- Musaabad Location within Iran
- Coordinates: 32°05′39″N 50°54′10″E﻿ / ﻿32.09417°N 50.90278°E
- Country: Iran
- Province: Chaharmahal and Bakhtiari
- County: Kiar
- District: Kiar-e Sharqi
- Rural District: Kiar-e Bala

Population (2016)
- • Total: 591
- Time zone: UTC+3:30 (IRST)

= Musaabad, Kiar =

Village in Chaharmahal and Bakhtiari province, Iran

Musaabad (موسی‌آباد) (Note: Also romanized as Moosa Abad, Mūsáābād, and Mūsīābād; also known as Mūsá) is a village in Kiar-e Bala Rural District of Kiar-e Sharqi District in Kiar County, Chaharmahal and Bakhtiari province, Iran.

==Demographics==
===Ethnicity===
The village is populated by Lurs.

===Population===
At the time of the 2006 National Census, the village's population was 607 in 145 households, when it was in Kiar-e Sharqi Rural District (Note: Formerly Dastgerd Rural District) of the former Kiar District in Shahrekord County. The following census in 2011 counted 633 people in 184 households, by which time the district had been separated from the county in the establishment of Kiar County.

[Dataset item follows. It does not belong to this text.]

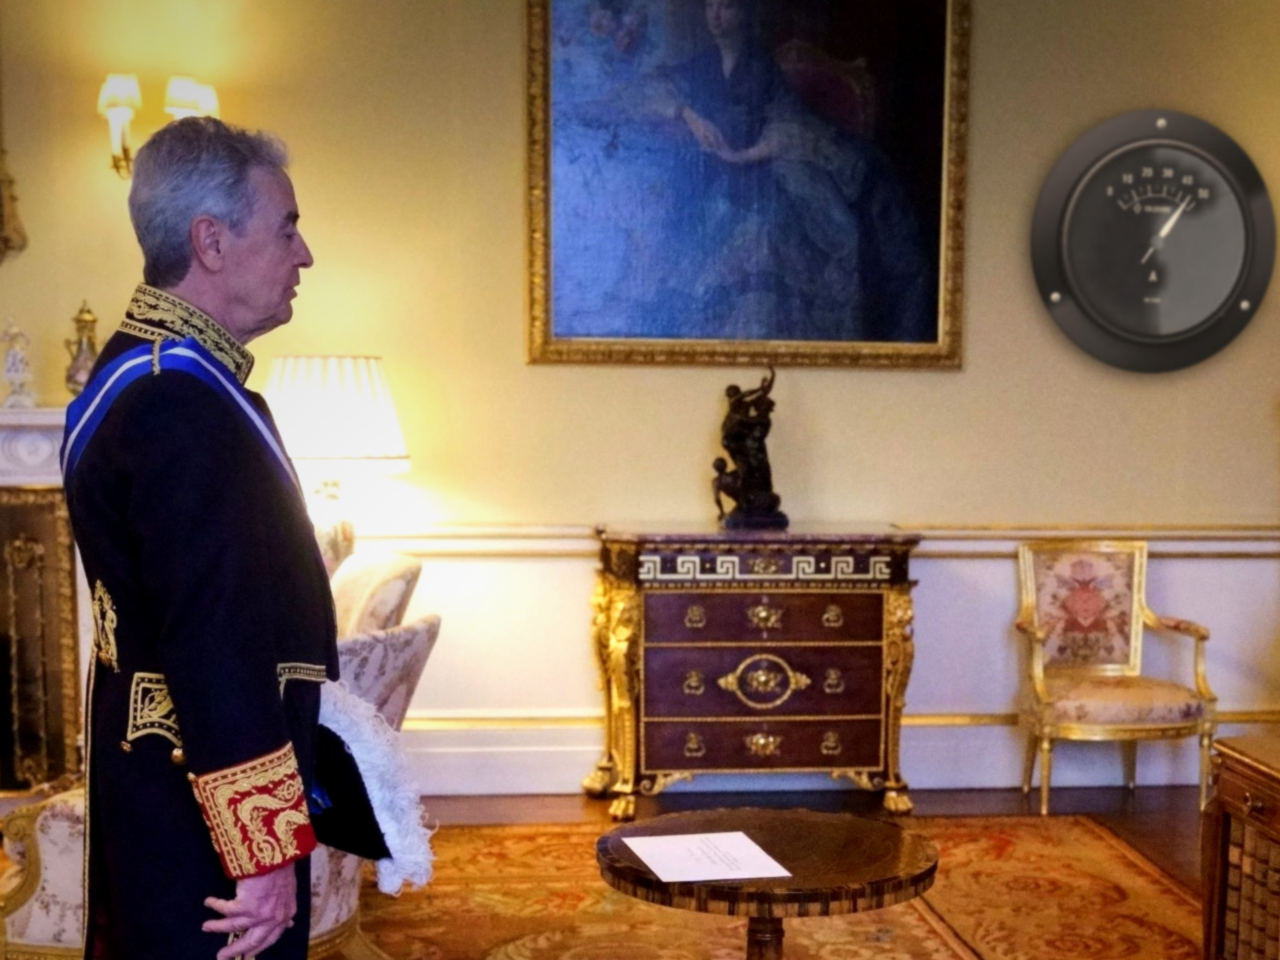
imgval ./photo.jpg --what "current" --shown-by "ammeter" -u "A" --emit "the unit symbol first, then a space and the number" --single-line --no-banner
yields A 45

The rural district was transferred to the new Central District. The 2016 census measured the population of the village as 591 people in 179 households.

In 2023, the rural district was separated from the district in the formation of Kiar-e Sharqi District. Musaabad was transferred to Kiar-e Bala Rural District created in the new district.